> **EXERCISE INSTRUCTIONS**
Wherever a line of the data contains "даже", copy that line.

(Items from a dataset)
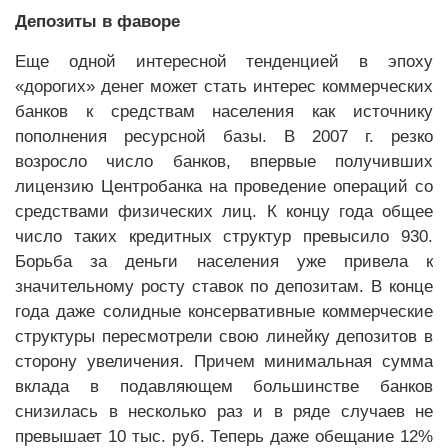
Депозиты в фаворе
Еще одной интересной тенденцией в эпоху
«дорогих» денег может стать интерес коммерческих
банков к средствам населения как источнику
пополнения ресурсной базы. В 2007 г. резко
возросло число банков, впервые получивших
лицензию Центробанка на проведение операций со
средствами физических лиц. К концу года общее
число таких кредитных структур превысило 930.
Борьба за деньги населения уже привела к
значительному росту ставок по депозитам. В конце
года даже солидные консервативные коммерческие
структуры пересмотрели свою линейку депозитов в
сторону увеличения. Причем минимальная сумма
вклада в подавляющем большинстве банков
снизилась в несколько раз и в ряде случаев не
превышает 10 тыс. руб. Теперь даже обещание 12%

> **ANSWER TO THE PROBLEM**
года даже солидные консервативные коммерческие
превышает 10 тыс. руб. Теперь даже обещание 12%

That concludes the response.